How to build a pyramid, and the myth of multitasking
Updated: Aug 5
Imagine yourself sitting on the couch watching an episode of your favorite TV series, eating a snack, and scrolling through Facebook to catch up on the events of the day - all at the same time. Easy, right?
We have all become accustomed to doing multiple activities at the same time due to the speed and ease of accessing various types of media. However, I have noticed an increasing trend toward kids attempting to apply that same expectation when learning a complex skill, changing a habit, or just managing their daily activities.
So, I’m here to remind you that multitasking is a myth! Your brain is incredibly fast at switching tasks, but it is never paying focused attention to 2 things at the same time.
If you find yourself applauding the illusion of multitasking, asking kids to focus on 2+ instructions at once, or correcting a different piece of a complex athletic movement every time they perform it - you are part of the problem!
Last week I came up with a question during a 1on1 workout and ended up asking the same question of 8 different players over the next 3 days.
The question was: “How do you build a pyramid?”
Answers ranged from the design: “Start with 4 sides and build toward the center”, to the materials: "Use concrete”, and everywhere in between. With a few follow up questions we were able to agree that “1 brick at a time” was the most foundational and simplest answer.
Many players tried to jump the analogy and conclude that when shooting you should start with your feet and build upward (which is correct!). The more subtle point I was making was that no matter how many steps of preparation are required before, or how many tasks are needed afterward…
You can only lay 1 brick at a time…
You can only master 1 piece of a complex skill at a time
You can only change 1 part of an old habit at a time
YOU CAN ONLY FOCUS YOUR ATTENTION ON 1 THING AT A TIME!
Now, I am certainly not the first to use this type of analogy, but where most people in sports apply this to the player's need to focus, my thoughts immediately turned to how the coaches impact this process!
Most coaches are guilty of throwing multiple bricks at a player who is trying to build their pyramid one brick at a time, but keeps having to watch for new bricks that they have to either dodge or catch. If they dodge (ignore the instruction/ correction) they are admonished for not listening, and if they catch it (change their focus) whatever they were focusing on before is lost.
This means that if you are asking a player to both do the technique correctly and make the shot, they will fail. We must redefine success when attempting to focus on anything with conscious effort!
In basketball “ball through basket = success” is so heavily ingrained that it takes a conscious effort by the player, and many reassurances from their coach, for them to let go of their need to make the shot and focus on only one thing.
Creating a 3-5 word cue (TAGpoint) as the new definition of success, and explaining to the player that you don’t care if they make the shot or not, can produce amazing results in a very short time, as well as often visible signs of relief in the player! Often having that intense, singular focus for only 3-5 repetitions is sufficient for them to get it, and be ready to move on to a new definition of success.
The illusion of multitasking can be created by applying layer upon layer of complete mastery over each aspect of a skill. When mastery is achieved through focused effort, the unconscious mind can take over automating that aspect, allowing the player's focus to shift to the next layer.
This illusion is nothing more than the emergent property created by following the simple process of turning focused, effortful practice into unconscious, automated skill.

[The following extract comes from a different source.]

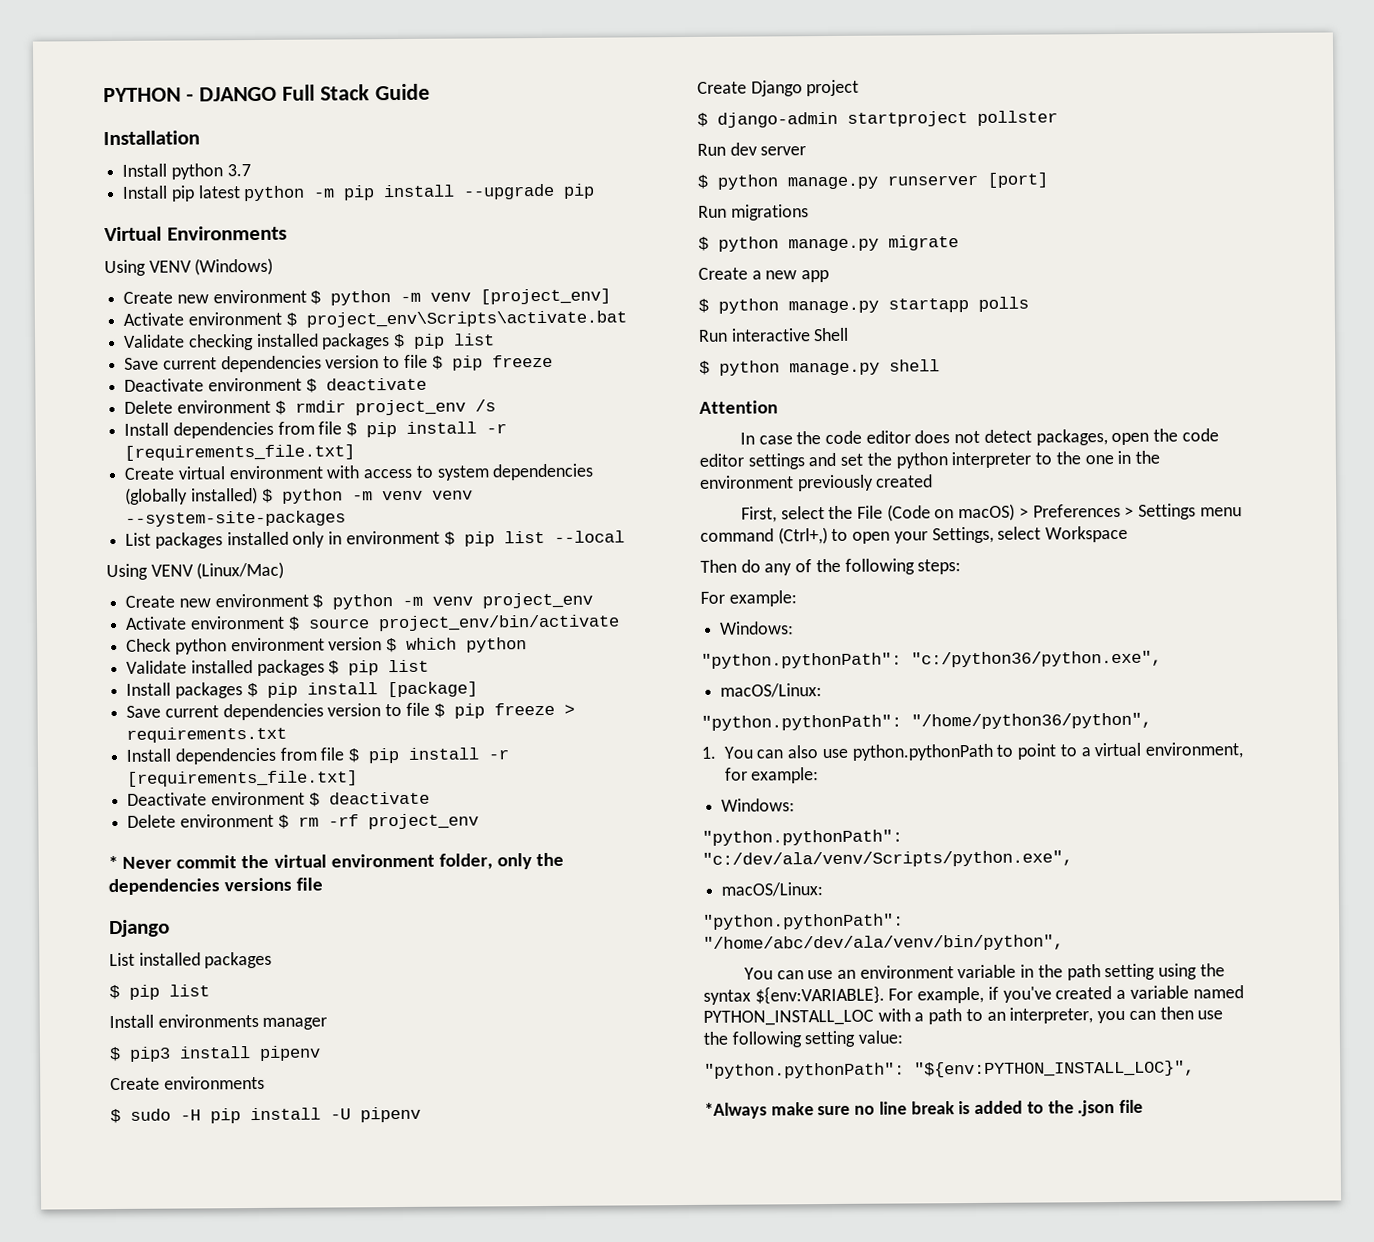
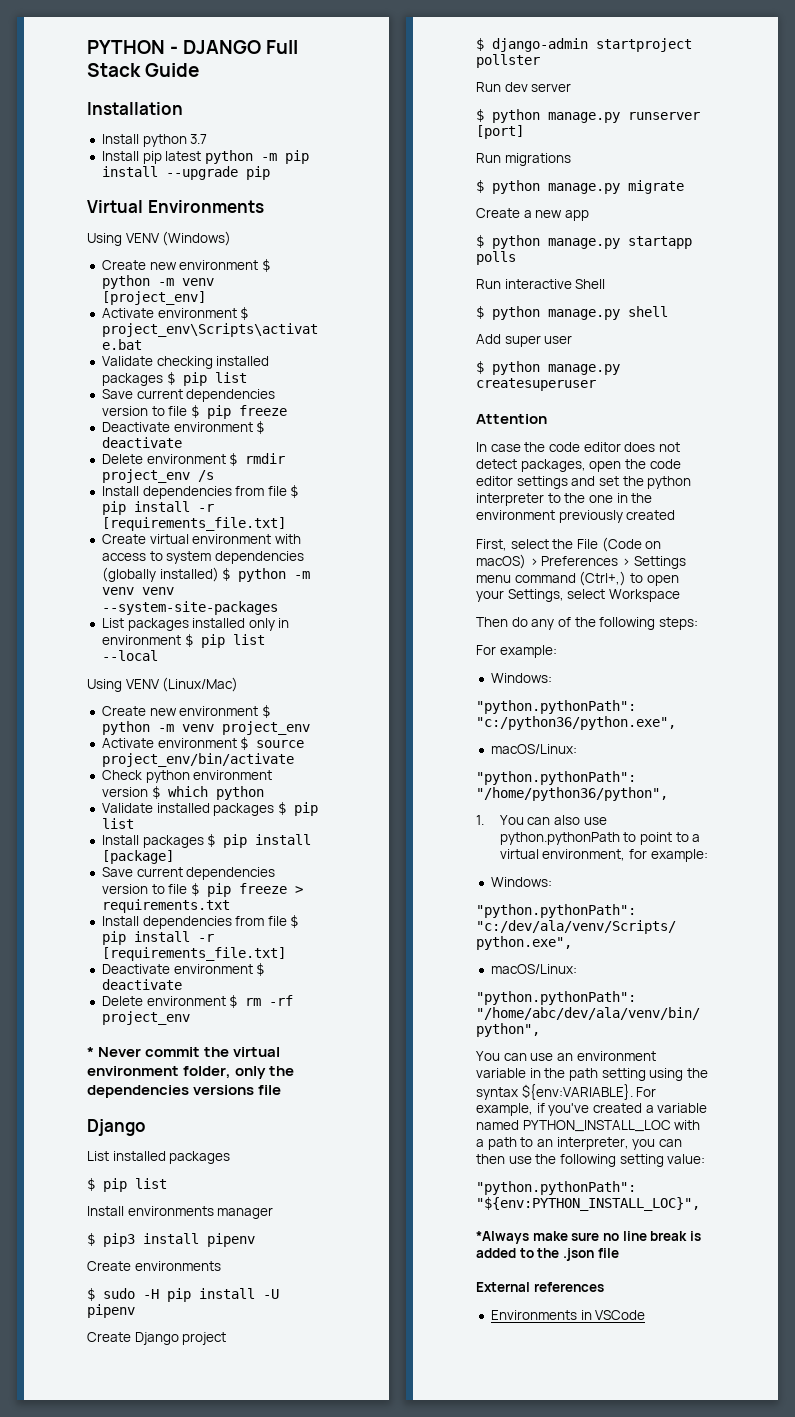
(940, 365) none -> [476,334,573,347] [476,361,620,375] [476,378,596,391] // Add super user // $ python manage.py createsuperuser
(1143, 1106) none -> [476,1282,604,1292] [490,1310,646,1320] // External references // Environments in VSCode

Similarly, players that develop layers of technique to the point of unconscious skill are then able to use their focused attention on making conscious decisions when reacting to teammates and opponents. When those conscious tactical decisions become automated to the level of instinct, a player moves on to higher-level strategic decisions and deceptive play while their body runs on autopilot sensing, reacting, and executing skills at the level of the unconscious mind.
At Play Practice Basketball we are contrarians in our philosophy of development because we apply equal focus to decision making and technical skills right away at the earliest ages, rather than waiting until technical skills are mastered to begin making decisions. This way the number of decision repetitions, level of awareness, and speed and accuracy of real-time instincts is accelerated.
Our approach creates a natural motivation toward learning technical skills, by providing the technique as a solution to a problem. When a problem is experienced in the context of competition - the player made the right decision, but couldn't execute the technique to their satisfaction - they are now motivated to master that technique.
If the coach suggested drilling that technique even 5 min earlier, before the player made the decision and understood the game context for using it, they would have been reluctant to work on that same technique with the focused effort required to achieve mastery. That is why we Play > Practice.
BJ Mumford, B.S.S
Practice Design Specialist, and Confidence Guru
"We help kids bridge the gap between practice and games, giving them the confidence they need to compete at their next level.”